[Passage provided]
★ ★ ★ ★ ★ ★ ★
Tom Rush Songwriting Advice

Alrighty! Here is some advice I received from an OG in the singer/songwriter scene. After being stuck in a block for virtually ever I reached out to Tom Rush to try find some inspiration, and after waiting almost a year somehow the stars aligned and he stumbled across my email. So here is his response.


I just found this wandering around on my computer. Sorry for the VERY long delay.

I find that songs just happen, at least with me. Of course, they happen a lot more often if I exercise some discipline and sit down at the same time each day, but I seldom do that.

I would suggest not trying to force a song into existence (or a poem or a novel). Try sitting down with some pieces of paper and just writing whatever comes into your head, with no agenda other than to clear some cobwebs. Write, write, write—no thinking allowed, no editing. Once you feel the pen starting to run dry (a figure of speech, not to be taken literally), take a look back at the scribbles and see if there’s anything there that sounds like it might be the seed for a song, keeping in mind there are a lot of very improbably topics for songs out there, that have nonetheless turned into popular works.
★ ★ ★ ★ ★ ★ ★
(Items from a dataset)
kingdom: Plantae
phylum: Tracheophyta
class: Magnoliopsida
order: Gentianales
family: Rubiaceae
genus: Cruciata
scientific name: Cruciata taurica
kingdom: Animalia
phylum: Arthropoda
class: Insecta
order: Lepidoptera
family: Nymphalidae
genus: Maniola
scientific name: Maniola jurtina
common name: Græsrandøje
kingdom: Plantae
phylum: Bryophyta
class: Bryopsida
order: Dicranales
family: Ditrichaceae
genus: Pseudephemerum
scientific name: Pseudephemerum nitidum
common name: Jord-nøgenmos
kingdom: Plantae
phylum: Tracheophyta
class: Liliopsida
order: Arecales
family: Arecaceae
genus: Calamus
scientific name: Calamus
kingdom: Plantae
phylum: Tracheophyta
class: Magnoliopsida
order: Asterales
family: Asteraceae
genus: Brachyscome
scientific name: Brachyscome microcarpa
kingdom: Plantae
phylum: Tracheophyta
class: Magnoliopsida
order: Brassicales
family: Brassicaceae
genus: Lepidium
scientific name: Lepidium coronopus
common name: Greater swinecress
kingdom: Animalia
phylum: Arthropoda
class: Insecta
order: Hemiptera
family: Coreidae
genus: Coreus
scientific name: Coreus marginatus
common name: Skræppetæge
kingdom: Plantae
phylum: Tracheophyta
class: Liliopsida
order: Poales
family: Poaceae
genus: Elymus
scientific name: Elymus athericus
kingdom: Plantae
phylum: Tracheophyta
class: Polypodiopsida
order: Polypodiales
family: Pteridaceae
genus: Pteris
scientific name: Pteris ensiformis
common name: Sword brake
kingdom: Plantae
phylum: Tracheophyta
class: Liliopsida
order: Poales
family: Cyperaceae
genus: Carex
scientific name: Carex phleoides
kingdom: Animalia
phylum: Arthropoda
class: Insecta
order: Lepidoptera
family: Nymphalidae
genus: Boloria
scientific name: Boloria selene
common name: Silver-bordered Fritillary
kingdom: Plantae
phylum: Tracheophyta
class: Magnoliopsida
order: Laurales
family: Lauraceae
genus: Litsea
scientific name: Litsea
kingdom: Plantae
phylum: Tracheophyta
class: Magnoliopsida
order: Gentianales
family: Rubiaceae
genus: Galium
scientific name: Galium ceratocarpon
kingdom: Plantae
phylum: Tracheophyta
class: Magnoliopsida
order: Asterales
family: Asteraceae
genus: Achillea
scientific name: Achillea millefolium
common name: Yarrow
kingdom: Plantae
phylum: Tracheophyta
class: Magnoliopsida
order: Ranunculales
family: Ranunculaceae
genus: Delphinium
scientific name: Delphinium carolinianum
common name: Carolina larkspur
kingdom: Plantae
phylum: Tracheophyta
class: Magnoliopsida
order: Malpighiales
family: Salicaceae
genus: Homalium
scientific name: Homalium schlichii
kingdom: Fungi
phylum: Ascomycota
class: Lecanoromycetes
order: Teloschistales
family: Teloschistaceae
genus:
★ ★ ★ ★ ★ ★ ★
[Your tasks]
1. Please check each statement against the Tom Rush songwriting advice and answer yes or no, quoting the words that decide it: (a) Tom Rush says he usually sits down at the same time each day to write. (b) He recommends writing without editing. (c) The writer waited almost a year for a reply.
2. Repeat the Tom Rush songwriting advice between "Tom Rush Songwriting" and "seldom do that.", inclusive.
3. Pick up the Tom Rush songwriting advice after its final sentence and carry it forward.

[Answers provided]
1.
(a) No: "but I seldom do that."
(b) Yes: "Write, write, write—no thinking allowed, no editing."
(c) Yes: "after waiting almost a year somehow the stars aligned and he stumbled across my email."

2.
Tom Rush Songwriting Advice

Alrighty! Here is some advice I received from an OG in the singer/songwriter scene. After being stuck in a block for virtually ever I reached out to Tom Rush to try find some inspiration, and after waiting almost a year somehow the stars aligned and he stumbled across my email. So here is his response.


I just found this wandering around on my computer. Sorry for the VERY long delay.

I find that songs just happen, at least with me. Of course, they happen a lot more often if I exercise some discipline and sit down at the same time each day, but I seldom do that.

3.
If you find a seed, repeat the exercise with that seed in mind and see what floats by. There will be a lot of garbage, and that’s OK as long as you recognize it as garbage. But hopefully there will be some beauty as well. You can feel when the momentum starts to fade and at that point gather the good stuff, however much there is, onto one page and put it aside. Come back to it tomorrow and repeat the process, focusing on the good stuff. I sometimes have three or four songs in various stages of completion at any given moment.

I suggest that you write just for yourself—it takes a lot of pressure off. If you come up with something you like, share it with a friend, but keep in mind that just because they don’t like, it doesn’t mean someone else might not love it.

I also keep my ear out, during this process, for any snippets of melody that might float by and attach themselves to some words. If they do, I’ll record the snippet onto my iPhone. (It’s tempting to think, “Oh, I’ll never forget THAT!” But you will, or at least I will.) I often liken the process to trying to tune in a distant radio station. My theory is that the song already exists and I’m just trying to capture it, a few notes and a phrase at a time.

And don’t worry too much about rhyme, unless you’re writing limericks or a greeting card. With a song, a sort-of-a-rhyme will do just fine, and no-rhyme-at-all is OK, too.

And, mainly, have fun! It will go better if you don’t try so hard.

And now I apologize for a very long reply—sorry if I’ve overwhelmed you!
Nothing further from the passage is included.